Landmark coordinate records:
☆ ☆ ☆ ☆ ☆ ☆ ☆
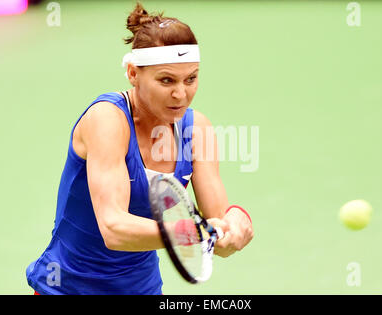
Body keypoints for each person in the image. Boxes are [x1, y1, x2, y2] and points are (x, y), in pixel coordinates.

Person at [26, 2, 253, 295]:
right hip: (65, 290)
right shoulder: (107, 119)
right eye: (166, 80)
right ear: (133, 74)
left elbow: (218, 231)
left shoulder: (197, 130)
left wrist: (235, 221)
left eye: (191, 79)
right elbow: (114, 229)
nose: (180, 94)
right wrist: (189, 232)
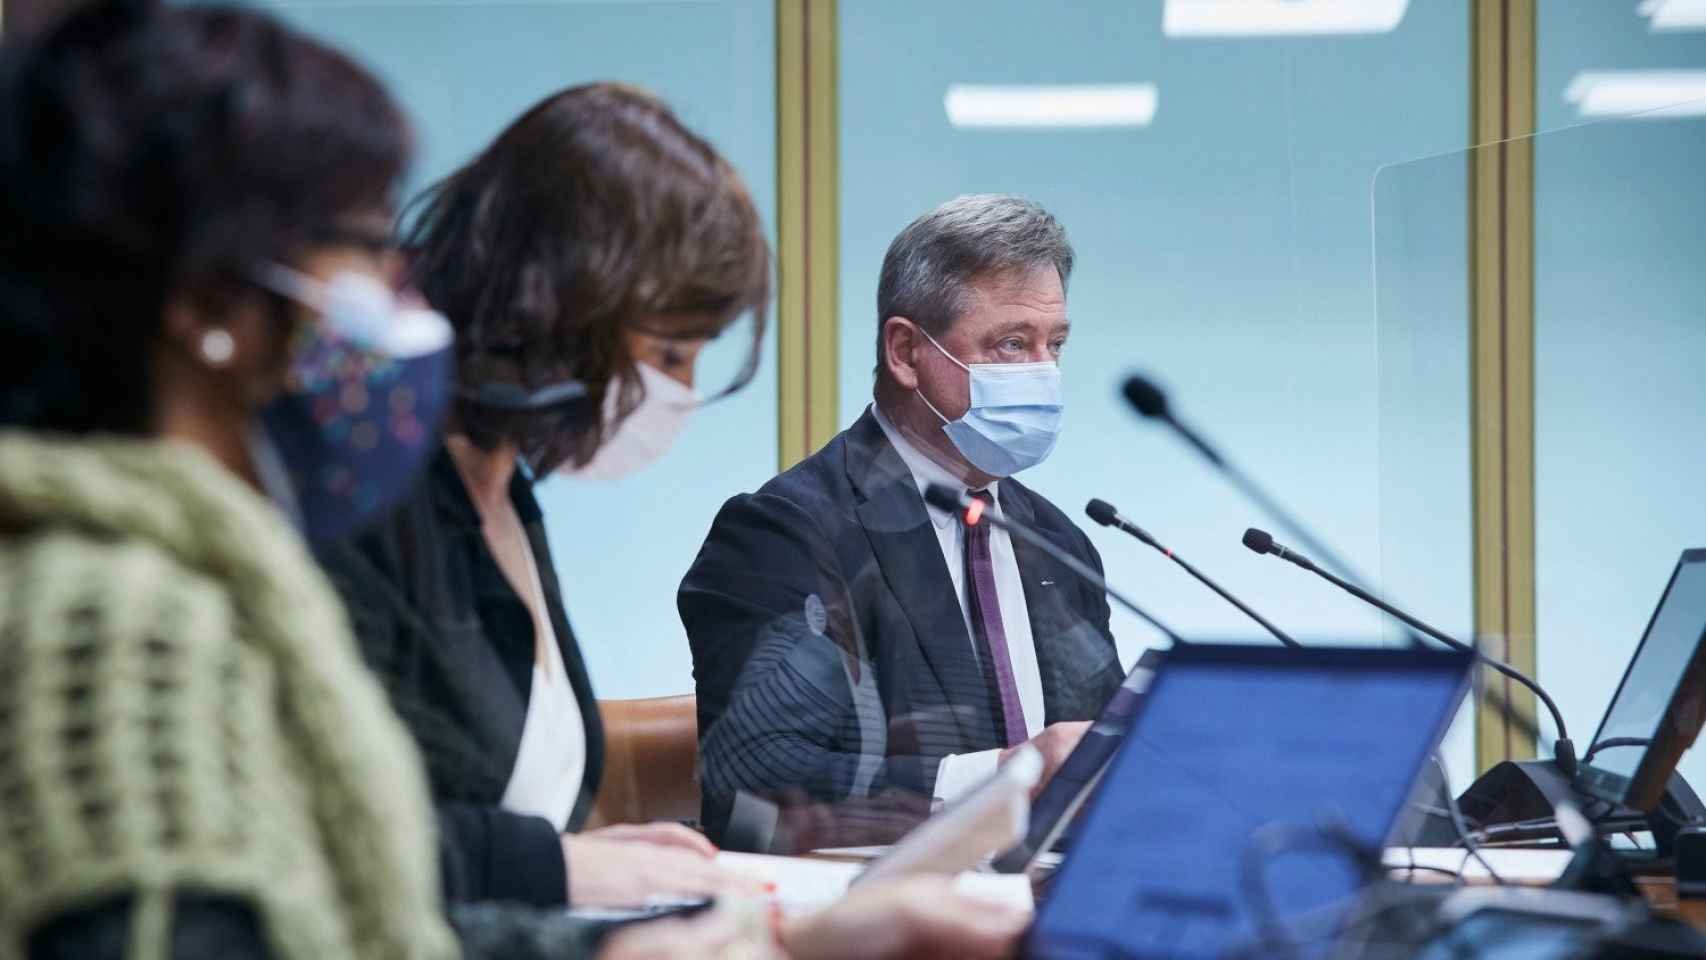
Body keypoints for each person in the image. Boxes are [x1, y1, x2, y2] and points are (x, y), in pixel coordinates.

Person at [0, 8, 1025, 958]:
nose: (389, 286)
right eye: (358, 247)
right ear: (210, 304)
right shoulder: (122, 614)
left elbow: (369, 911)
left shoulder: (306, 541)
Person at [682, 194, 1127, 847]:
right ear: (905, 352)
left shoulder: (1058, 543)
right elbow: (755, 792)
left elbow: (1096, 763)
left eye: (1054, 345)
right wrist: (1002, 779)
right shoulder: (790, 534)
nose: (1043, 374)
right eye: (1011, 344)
☆ ☆ ☆ ☆ ☆ ☆ ☆
#### [Exercise directions]
Give the records above again verbatim, pictures omitted.

#### [Expected output]
Body keypoints for each person in the image. Boxes are [x1, y1, x2, y2] and points are (x, y), in pixel coordinates.

Person at [26, 2, 253, 295]:
right hip: (65, 290)
right shoulder: (107, 119)
right eye: (166, 80)
right ear: (133, 74)
left elbow: (218, 231)
left shoulder: (197, 130)
left wrist: (235, 221)
left eye: (191, 79)
right elbow: (114, 229)
nose: (180, 94)
right wrist: (189, 232)
Body keypoints for each person in the image. Boxes are [x1, y1, x2, y2] and points are (x, y), in pixel coordinates.

Person at [0, 8, 1025, 958]:
nose: (389, 286)
right eye: (358, 247)
right ear: (210, 304)
right shoulder: (122, 614)
left elbow: (369, 911)
left shoulder: (306, 541)
Person at [682, 194, 1127, 847]:
right ear: (905, 352)
left shoulder: (1058, 543)
right elbow: (755, 792)
left elbow: (1096, 763)
left eye: (1054, 345)
right wrist: (1002, 779)
right shoulder: (790, 534)
nose: (1043, 374)
right eye: (1011, 344)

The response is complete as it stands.